A Parallel Between Words and Graphics: The Process of Urban Representation Through Verbal Descriptions, from Historical Painters to the Automatically Generated Images by Artificial Intelligence

This paper explores the relationship between verbal descriptions and visual representation of urban environments, comparing historical artistic practices with contemporary AI-based image generation. The study traces how medieval and Renaissance painters constructed cityscapes from symbolic, oral, or textual descriptions, often translating partial knowledge into coherent visual narratives. Through the analysis of selected artworks—such as Sassetta’s City on the Sea, Spinello Aretino’s frescoes, and Pisanello’s St. George and the Princess—the authors highlight recurring compositional structures and symbolic elements in premodern urban imagery (e.g., walled cities, gates, towers, and spatial hierarchies).

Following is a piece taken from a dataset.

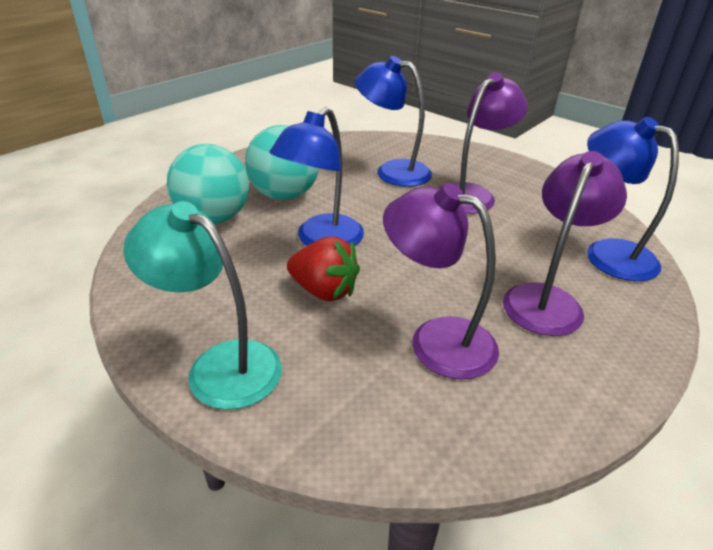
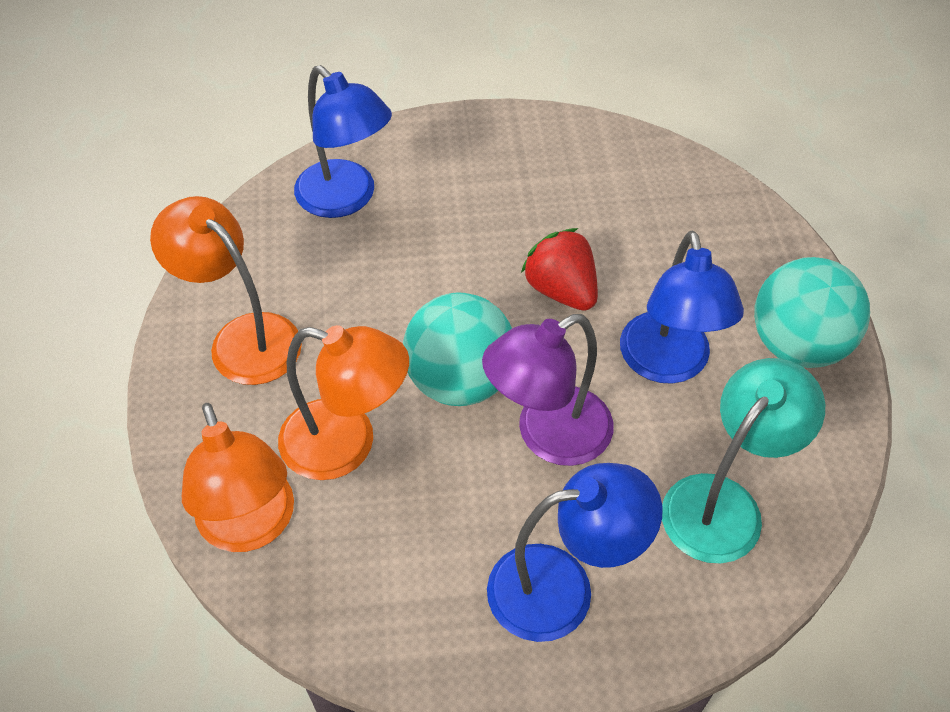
orange lamp: 0 -> 3
purple lamp: 3 -> 1

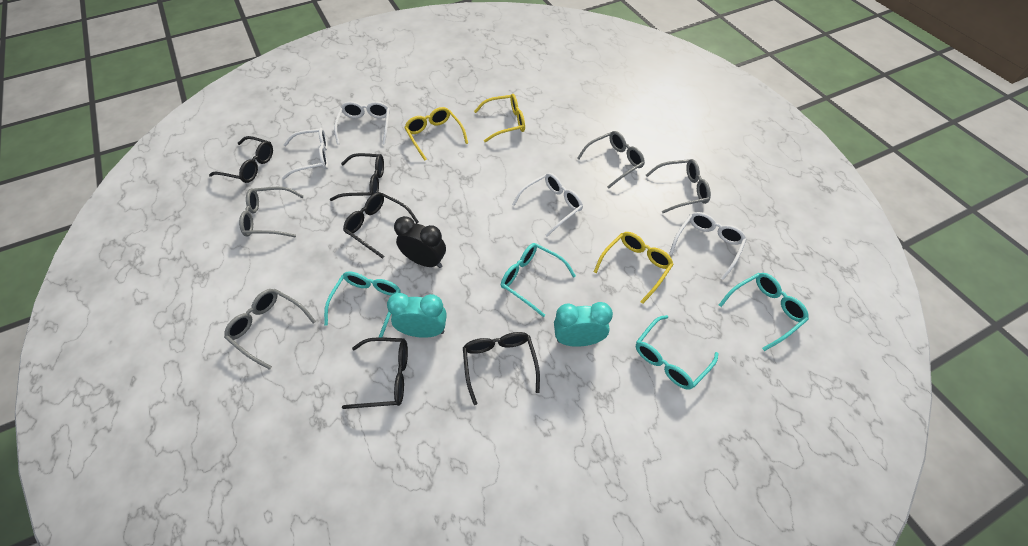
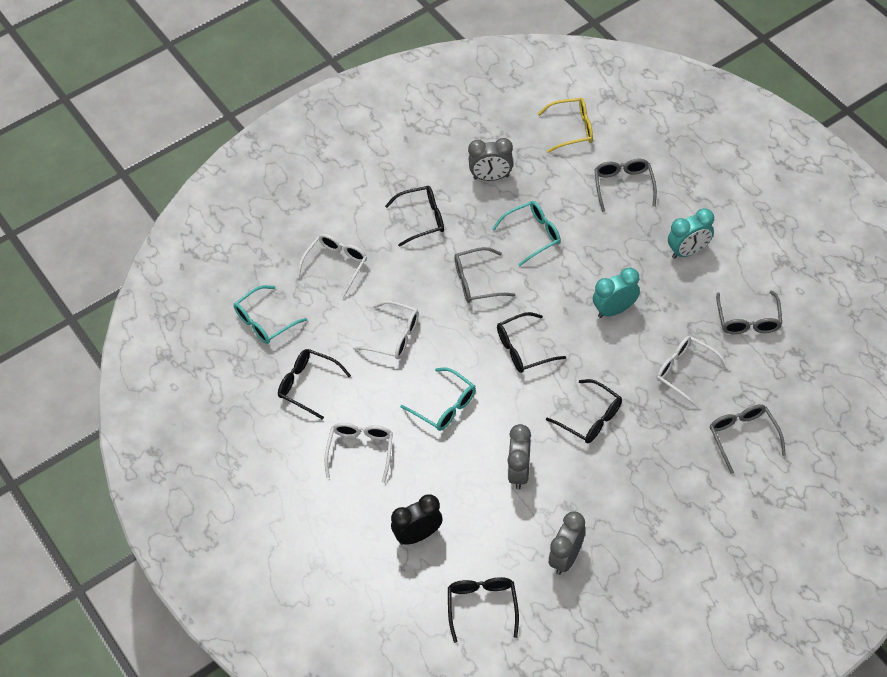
grey clock: 0 -> 3
turquoise glasses: 4 -> 3
yellow glasses: 3 -> 1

The research then develops an experimental framework comparing human and artificial processes: architecture students and experts were asked to draw a city based solely on a textual description, while the same prompt was processed through AI image generators such as Midjourney and DALL·E. The results reveal that both human and AI outputs depend heavily on prior visual knowledge, stylistic conventions, and selective interpretation of textual inputs. However, AI systems tend to emphasize mainstream visual patterns, ignore parts of the prompt, and generate images driven by probabilistic associations rather than structured architectural reasoning. The study concludes that AI image generation is not a replacement for human creativity but a tool that exposes the mechanisms of visual translation, offering new insights into both historical representation practices and contemporary computational creativity.